For Balanced Memory & Accuracy (Recommended to start with)

quantization_config = {
    'type': 'pq',
    'subvectors': 8,      # Balanced: moderate compression, good accuracy
    'bits': 8,            # 256 centroids per subvector (high precision)
    'training_size': 10000,  # Or higher for large datasets
    'storage_mode': 'quantized_only'  # Default, memory efficient
}
# Achieves ~16x–32x compression with strong recall for most applications

For Memory Optimization:

quantization_config = {
    'type': 'pq',
    'subvectors': 16,      # More subvectors = better compression
    'bits': 6,             # Fewer bits = less memory per centroid
    'training_size': 20000,
    'storage_mode': 'quantized_only'
}
# Achieves ~32x compression ratio

For Accuracy Optimization:

quantization_config = {
    'type': 'pq',
    'subvectors': 4,       # Fewer subvectors = better accuracy
    'bits': 8,             # More bits = more precise quantization
    'training_size': 50000 # More training data = better centroids
    'storage_mode': 'quantized_with_raw'  # Keep raw vectors for exact recall
}
# Achieves ~4x compression ratio with minimal accuracy loss

📊 Performance Characteristics#

  • Training: Occurs once when threshold is reached (typically 1-5 minutes for 50k vectors)

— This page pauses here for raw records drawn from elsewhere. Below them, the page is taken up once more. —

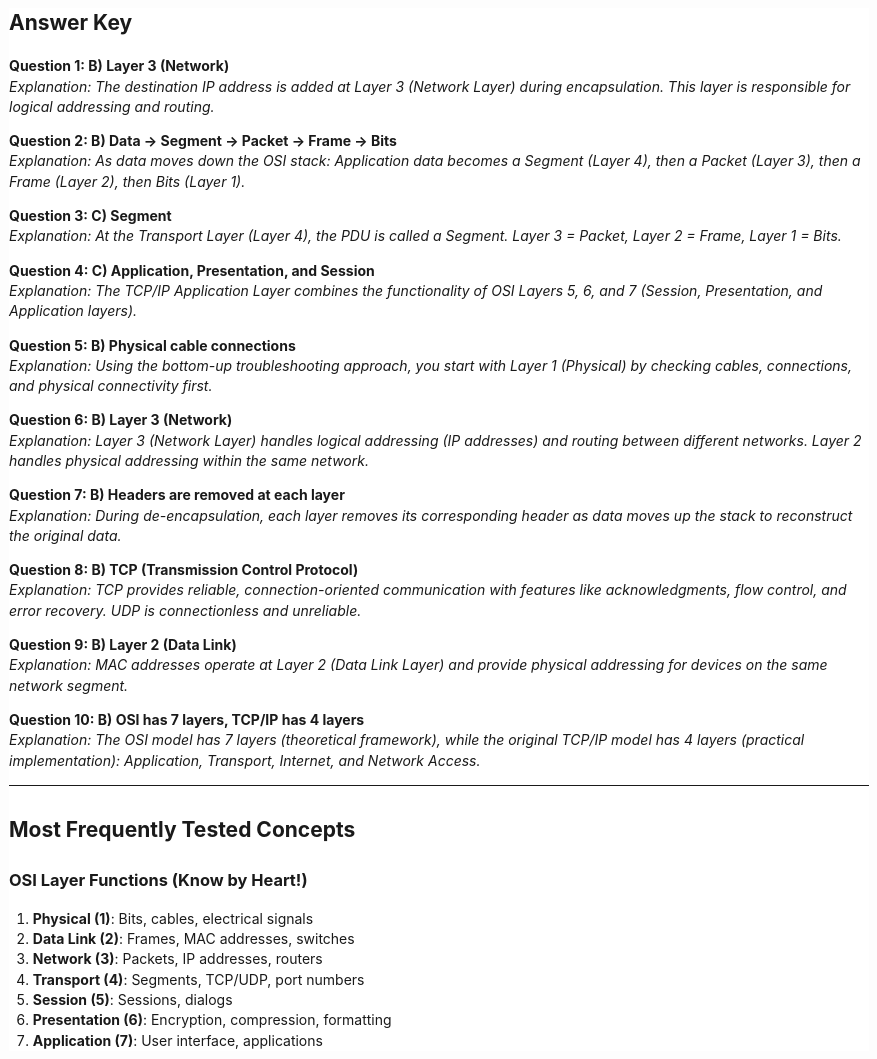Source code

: 
## Answer Key

**Question 1: B) Layer 3 (Network)**  
*Explanation: The destination IP address is added at Layer 3 (Network Layer) during encapsulation. This layer is responsible for logical addressing and routing.*

**Question 2: B) Data → Segment → Packet → Frame → Bits**  
*Explanation: As data moves down the OSI stack: Application data becomes a Segment (Layer 4), then a Packet (Layer 3), then a Frame (Layer 2), then Bits (Layer 1).*

**Question 3: C) Segment**  
*Explanation: At the Transport Layer (Layer 4), the PDU is called a Segment. Layer 3 = Packet, Layer 2 = Frame, Layer 1 = Bits.*

**Question 4: C) Application, Presentation, and Session**  
*Explanation: The TCP/IP Application Layer combines the functionality of OSI Layers 5, 6, and 7 (Session, Presentation, and Application layers).*

**Question 5: B) Physical cable connections**  
*Explanation: Using the bottom-up troubleshooting approach, you start with Layer 1 (Physical) by checking cables, connections, and physical connectivity first.*

**Question 6: B) Layer 3 (Network)**  
*Explanation: Layer 3 (Network Layer) handles logical addressing (IP addresses) and routing between different networks. Layer 2 handles physical addressing within the same network.*

**Question 7: B) Headers are removed at each layer**  
*Explanation: During de-encapsulation, each layer removes its corresponding header as data moves up the stack to reconstruct the original data.*

**Question 8: B) TCP (Transmission Control Protocol)**  
*Explanation: TCP provides reliable, connection-oriented communication with features like acknowledgments, flow control, and error recovery. UDP is connectionless and unreliable.*

**Question 9: B) Layer 2 (Data Link)**  
*Explanation: MAC addresses operate at Layer 2 (Data Link Layer) and provide physical addressing for devices on the same network segment.*

**Question 10: B) OSI has 7 layers, TCP/IP has 4 layers**  
*Explanation: The OSI model has 7 layers (theoretical framework), while the original TCP/IP model has 4 layers (practical implementation): Application, Transport, Internet, and Network Access.*

---

## Most Frequently Tested Concepts

### OSI Layer Functions (Know by Heart!)
1. **Physical (1)**: Bits, cables, electrical signals
2. **Data Link (2)**: Frames, MAC addresses, switches
3. **Network (3)**: Packets, IP addresses, routers
4. **Transport (4)**: Segments, TCP/UDP, port numbers
5. **Session (5)**: Sessions, dialogs
6. **Presentation (6)**: Encryption, compression, formatting
7. **Application (7)**: User interface, applications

  • Memory Reduction: 4x-256x depending on configuration

  • Search Speed: Comparable or faster than raw vectors due to ADC optimization

  • Accuracy Impact: Typically 1-5% recall reduction with proper tuning

Quantization is ideal for production deployments with large vector datasets (100k+ vectors) where memory efficiency is critical.

"quantized_only" is recommended for most use cases and maximizes memory savings.

"quantized_with_raw" keeps both quantized and raw vectors for exact reconstruction, but uses more memory.